▶ _Problem requirements_
Copy the lines of the items below word for word, from the line containing "## Overview" up to and including the line containing "- **Profit Margin**: Indicates".

▶ _Dataset records_
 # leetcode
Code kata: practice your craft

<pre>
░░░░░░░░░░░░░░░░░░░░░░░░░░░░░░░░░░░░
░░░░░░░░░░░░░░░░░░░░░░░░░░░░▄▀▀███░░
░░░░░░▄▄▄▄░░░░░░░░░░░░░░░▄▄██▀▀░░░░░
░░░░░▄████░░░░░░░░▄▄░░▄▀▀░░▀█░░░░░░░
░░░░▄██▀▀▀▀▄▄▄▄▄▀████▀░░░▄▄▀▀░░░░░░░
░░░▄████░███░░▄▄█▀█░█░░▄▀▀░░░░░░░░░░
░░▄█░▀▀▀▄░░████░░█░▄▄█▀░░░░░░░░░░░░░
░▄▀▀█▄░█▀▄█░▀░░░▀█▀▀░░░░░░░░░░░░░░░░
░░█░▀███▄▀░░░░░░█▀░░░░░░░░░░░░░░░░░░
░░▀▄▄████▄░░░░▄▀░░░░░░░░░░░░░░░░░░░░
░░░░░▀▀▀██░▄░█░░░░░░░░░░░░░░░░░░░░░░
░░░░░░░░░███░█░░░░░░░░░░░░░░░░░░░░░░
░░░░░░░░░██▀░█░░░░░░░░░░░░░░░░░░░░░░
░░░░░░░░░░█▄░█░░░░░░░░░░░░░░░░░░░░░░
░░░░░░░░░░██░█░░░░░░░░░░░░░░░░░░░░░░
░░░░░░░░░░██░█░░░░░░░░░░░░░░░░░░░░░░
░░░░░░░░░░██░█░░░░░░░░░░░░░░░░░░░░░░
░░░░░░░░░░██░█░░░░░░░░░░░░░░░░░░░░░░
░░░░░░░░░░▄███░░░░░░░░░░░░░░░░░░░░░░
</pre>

--

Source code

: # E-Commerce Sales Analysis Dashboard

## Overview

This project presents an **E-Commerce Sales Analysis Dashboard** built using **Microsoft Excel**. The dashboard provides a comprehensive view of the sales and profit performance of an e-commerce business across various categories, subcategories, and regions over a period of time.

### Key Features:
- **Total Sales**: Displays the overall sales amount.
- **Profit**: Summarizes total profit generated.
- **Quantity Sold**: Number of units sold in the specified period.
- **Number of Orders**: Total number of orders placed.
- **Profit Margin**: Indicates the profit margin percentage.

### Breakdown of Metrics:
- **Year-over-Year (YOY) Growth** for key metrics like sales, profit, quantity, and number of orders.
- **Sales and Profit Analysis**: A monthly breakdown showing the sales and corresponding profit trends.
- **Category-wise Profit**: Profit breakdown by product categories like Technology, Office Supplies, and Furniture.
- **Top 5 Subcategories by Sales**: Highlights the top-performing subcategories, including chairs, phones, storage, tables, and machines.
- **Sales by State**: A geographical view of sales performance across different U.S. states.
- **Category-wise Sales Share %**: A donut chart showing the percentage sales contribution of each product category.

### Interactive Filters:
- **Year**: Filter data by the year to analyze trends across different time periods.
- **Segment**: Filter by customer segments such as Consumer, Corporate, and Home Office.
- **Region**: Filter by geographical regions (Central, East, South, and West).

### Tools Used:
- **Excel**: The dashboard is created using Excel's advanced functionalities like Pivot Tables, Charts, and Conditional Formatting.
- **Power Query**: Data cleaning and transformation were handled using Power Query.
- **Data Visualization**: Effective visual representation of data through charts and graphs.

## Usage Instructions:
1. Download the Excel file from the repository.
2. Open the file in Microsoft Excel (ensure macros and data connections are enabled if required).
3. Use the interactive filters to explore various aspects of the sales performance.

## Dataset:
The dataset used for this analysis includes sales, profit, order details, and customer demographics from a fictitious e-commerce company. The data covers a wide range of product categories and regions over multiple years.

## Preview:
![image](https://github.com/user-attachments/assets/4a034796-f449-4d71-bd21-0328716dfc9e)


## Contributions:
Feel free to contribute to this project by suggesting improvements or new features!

▶ _Reply to the task_
## Overview

This project presents an **E-Commerce Sales Analysis Dashboard** built using **Microsoft Excel**. The dashboard provides a comprehensive view of the sales and profit performance of an e-commerce business across various categories, subcategories, and regions over a period of time.

### Key Features:
- **Total Sales**: Displays the overall sales amount.
- **Profit**: Summarizes total profit generated.
- **Quantity Sold**: Number of units sold in the specified period.
- **Number of Orders**: Total number of orders placed.
- **Profit Margin**: Indicates the profit margin percentage.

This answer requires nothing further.